HOLOPIS.COM, JAKARTA – Fonder Restorasi Jiwa Indonesia (RJI) Syam Basrijal mengatakan bahwa perkembangan kecerdasan buatan atau Artificial Intelligence (AI) saat ini kian masif dan merasuk ke hampir seluruh aspek kehidupan manusia.
Mulai dari dunia kerja, pendidikan, hingga relasi personal, AI hadir menawarkan kecepatan, efisiensi, dan kemudahan yang sebelumnya tak terbayangkan. Hanya saja ada pertanyaan besar yang muncul dan sangat mendasar menurut Syam Basrijal, yakni apakah AI sedang dikendalikan manusia, atau justru sebaliknya.
“Di balik kemajuan itu, muncul pertanyaan yang lebih mendasar, apakah manusia sedang memimpin teknologi, atau justru perlahan menyerahkan kendali hidupnya?,” kata Syam Basrijal dalam paparannya di Jakarta, Selasa (30/12/2025).
Untuk menyikapi pertanyaan besar itu, Syam Basrijal memberikan paparan tentang kesadaran holistik dalam menyikapi dan merespons masifnya perkembangan teknologi AI tersebut.
“Dalam perspektif Restorasi Jiwa, AI sesungguhnya berfungsi layaknya cermin berteknologi tinggi,” ujarnya.
Sebab, AI dalam praktiknya hanya mempelajari bagaimana manusia berbicara dalam bahasa, bersikap, dan berpikir. Layaknya perintah komputasi, ia hanya menjalankan perintah program, tidak ada kehidupan dan perasaan yang nyata di sana.
“Seperti cermin pada umumnya, AI tidak memiliki kehidupan di balik pantulan itu. Ia tidak berjiwa, tidak memiliki kesadaran, dan tidak memahami makna dari apa yang dipantulkannya,” terangnya.
Sehingga jika semua pihak bisa memahami konsep fundamental tersebut, maka seseorang akan lebih bijak dalam menyikapi perkembangan dan kemajuan teknologi kecerdasan buatan tersebut. Mereka tidak akan bisa dikendalikan oleh AI, apalagi mempengaruhi seluruh kesadaran jiwa.
“Di sinilah letak tantangan terbesar manusia hari ini—bukan pada kecanggihan AI, melainkan pada kecenderungan manusia menggantungkan arah hidupnya pada sesuatu yang tidak memiliki pusat kesadaran,” tegas Syam Basrijal.

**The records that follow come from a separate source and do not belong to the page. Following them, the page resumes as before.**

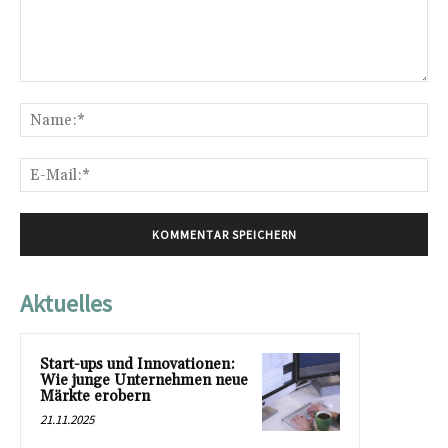
Kommentar:
Na
E-
Mai
Aktuelles
Start-ups und Innovationen:
Wie junge Unternehmen neue
Märkte erobern
21.11.2025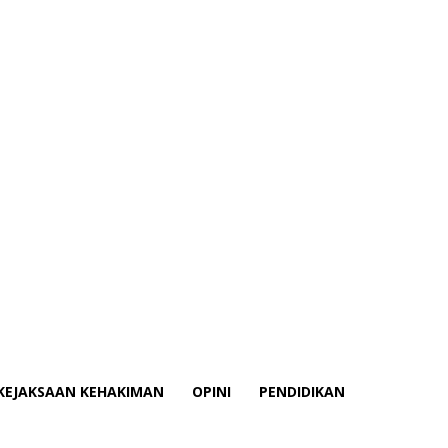
KEJAKSAAN KEHAKIMAN
OPINI
PENDIDIKAN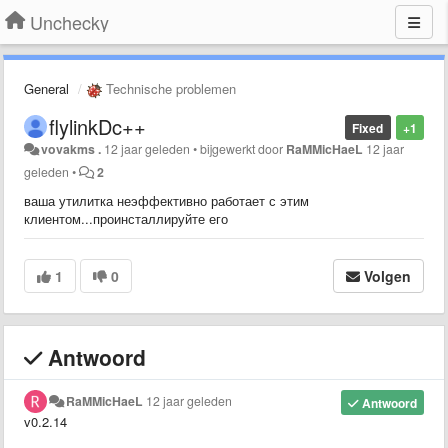
Unchecky
General
Technische problemen
flylinkDc++
Fixed
+1
vovakms .
12 jaar geleden
•
bijgewerkt door
RaMMicHaeL
12 jaar
geleden
•
2
ваша утилитка неэффективно работает с этим
клиентом...проинсталлируйте его
1
0
Volgen
Antwoord
RaMMicHaeL
12 jaar geleden
Antwoord
v0.2.14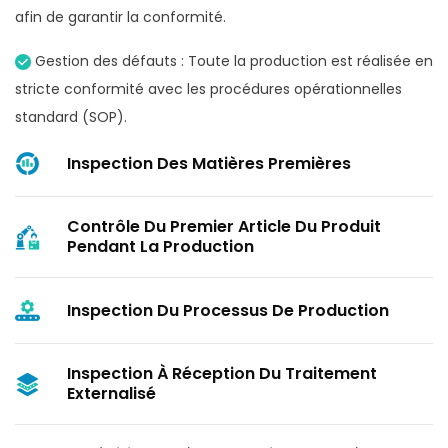
afin de garantir la conformité.
Gestion des défauts : Toute la production est réalisée en
stricte conformité avec les procédures opérationnelles
standard (SOP).
Inspection Des Matières Premières
Contrôle Du Premier Article Du Produit
Pendant La Production
Inspection Du Processus De Production
Inspection À Réception Du Traitement
Externalisé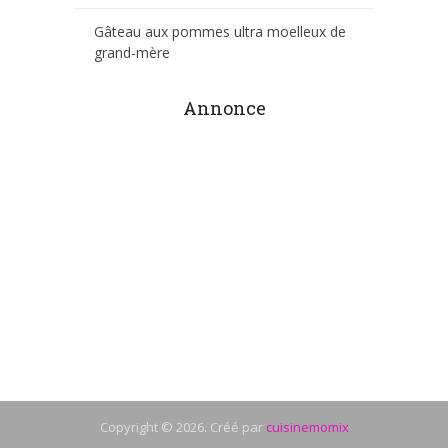
Gâteau aux pommes ultra moelleux de
grand-mère
Annonce
Copyright © 2026. Créé par
cuisinemomix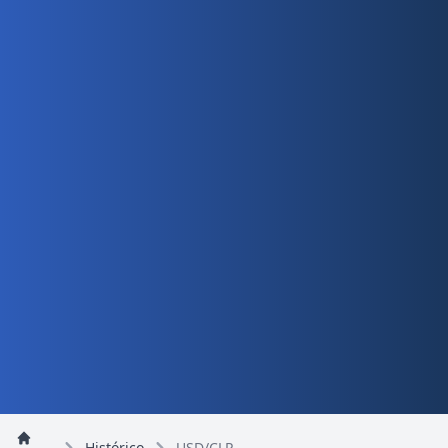
Histórico
USD/CLP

Dalam konteks transformasi diri sejati, sebenarnya tidak dimulai dari teknologi, melainkan dari keberanian bertanya pada diri sendiri. Apa yang sebenarnya dicari dari AI, Apakah sekadar efisiensi, pengakuan, pelarian dari kehampaan, atau harapan akan jawaban hidup?.
“Dalam praktik sehari-hari, tak sedikit orang menggunakan AI untuk menunda perjumpaan dengan kegelisahan batin, menghindari kesepian, atau menumpulkan kebutuhan untuk mengambil keputusan penting. Padahal, AI hanya mampu menyusun kata dan mengolah data; ia tidak pernah bisa mengisi ruang makna yang kosong di dalam diri manusia,” tuturnya.
Dengan demikian, kesimpulan besar yang disampaikan Syam Basrijal adalah, bahwa kesadaran holistik hanya akan menempatkan AI pada posisi yang proporsional, yakni sebagai alat bantu, bukan pengganti kehadiran diri.
Ketika AI mempercepat penyelesaian tugas-tugas manusia, waktu yang tersisa seharusnya menjadi ruang untuk memperdalam kualitas hidup, bukan justru menambah distraksi baru.
“Kualitas hidup tidak diukur dari seberapa cepat pekerjaan selesai, melainkan dari seberapa utuh manusia hadir dalam relasi, kesehatan, dan arah batinnya,” tandasnya.
Lebih lanjut, Syam Basrijal pun mewanti-wanti agar manusia tidak pernah menjadikan AI sebagai alat satu-satunya untuk mencapai tujuan. Melainkan tetap menempatkan porsi yang lebih tinggi dan lebih banyak bagi kesadaran manusia alami untuk mencapai tujuan tersebut.
“Di era AI, kemenangan sejati bukanlah tentang mengalahkan mesin atau menjadi lebih pintar darinya. Kemenangan adalah kemampuan manusia untuk tidak kehilangan dirinya sendiri,” pungkas Syam Basrijal.